■ WORK TO BE COMPLETED ■
Can you rewrite the text of all the records below, swapping every "poll" for "survey" and keeping everything else the same? Leave the pictures out of your answer.

-=-=-=-=-

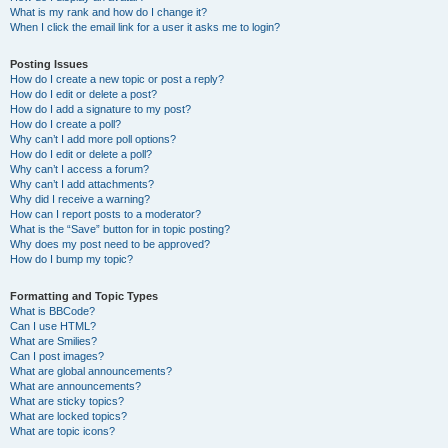
What is my rank and how do I change it?
When I click the email link for a user it asks me to login?
Posting Issues
How do I create a new topic or post a reply?
How do I edit or delete a post?
How do I add a signature to my post?
How do I create a poll?
Why can’t I add more poll options?
How do I edit or delete a poll?
Why can’t I access a forum?
Why can’t I add attachments?
Why did I receive a warning?
How can I report posts to a moderator?
What is the “Save” button for in topic posting?
Why does my post need to be approved?
How do I bump my topic?
Formatting and Topic Types
What is BBCode?
Can I use HTML?
What are Smilies?
Can I post images?
What are global announcements?
What are announcements?
What are sticky topics?
What are locked topics?
What are topic icons?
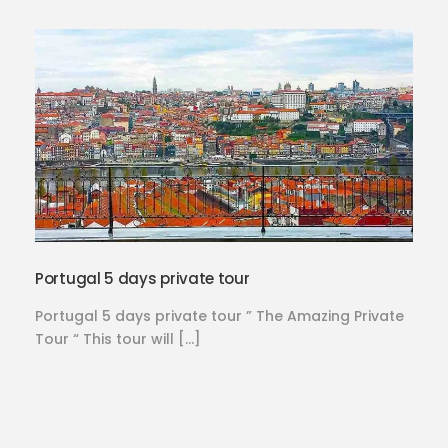
Portugal 5 days private tour
Portugal 5 days private tour ” The Amazing Private
Tour “ This tour will […]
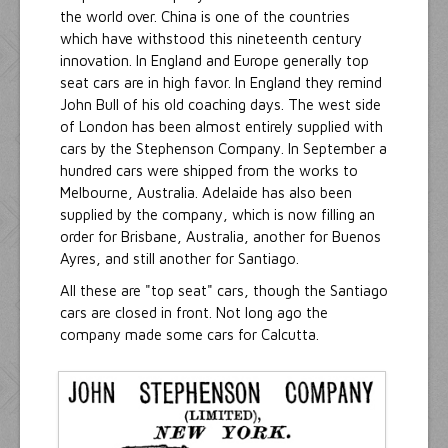
the world over. China is one of the countries
which have withstood this nineteenth century
innovation. In England and Europe generally top
seat cars are in high favor. In England they remind
John Bull of his old coaching days. The west side
of London has been almost entirely supplied with
cars by the Stephenson Company. In September a
hundred cars were shipped from the works to
Melbourne, Australia. Adelaide has also been
supplied by the company, which is now filling an
order for Brisbane, Australia, another for Buenos
Ayres, and still another for Santiago.
All these are "top seat" cars, though the Santiago
cars are closed in front. Not long ago the
company made some cars for Calcutta.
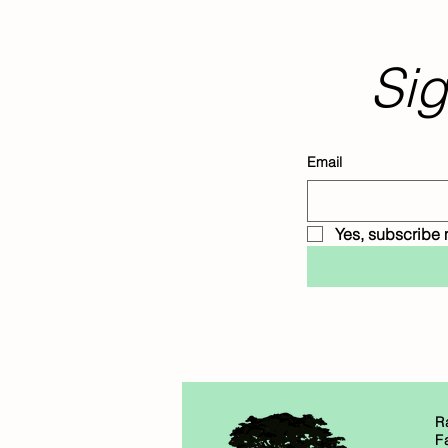
Sig
Email
Yes, subscribe 
R
F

-=-=-=-=-

■ ANSWER BELOW ■
What is my rank and how do I change it?
When I click the email link for a user it asks me to login?
Posting Issues
How do I create a new topic or post a reply?
How do I edit or delete a post?
How do I add a signature to my post?
How do I create a survey?
Why can’t I add more survey options?
How do I edit or delete a survey?
Why can’t I access a forum?
Why can’t I add attachments?
Why did I receive a warning?
How can I report posts to a moderator?
What is the “Save” button for in topic posting?
Why does my post need to be approved?
How do I bump my topic?
Formatting and Topic Types
What is BBCode?
Can I use HTML?
What are Smilies?
Can I post images?
What are global announcements?
What are announcements?
What are sticky topics?
What are locked topics?
What are topic icons?
Portugal 5 days private tour
Portugal 5 days private tour ” The Amazing Private
Tour “ This tour will […]
the world over. China is one of the countries
which have withstood this nineteenth century
innovation. In England and Europe generally top
seat cars are in high favor. In England they remind
John Bull of his old coaching days. The west side
of London has been almost entirely supplied with
cars by the Stephenson Company. In September a
hundred cars were shipped from the works to
Melbourne, Australia. Adelaide has also been
supplied by the company, which is now filling an
order for Brisbane, Australia, another for Buenos
Ayres, and still another for Santiago.
All these are "top seat" cars, though the Santiago
cars are closed in front. Not long ago the
company made some cars for Calcutta.
Sig
Email
Yes, subscribe 
R
F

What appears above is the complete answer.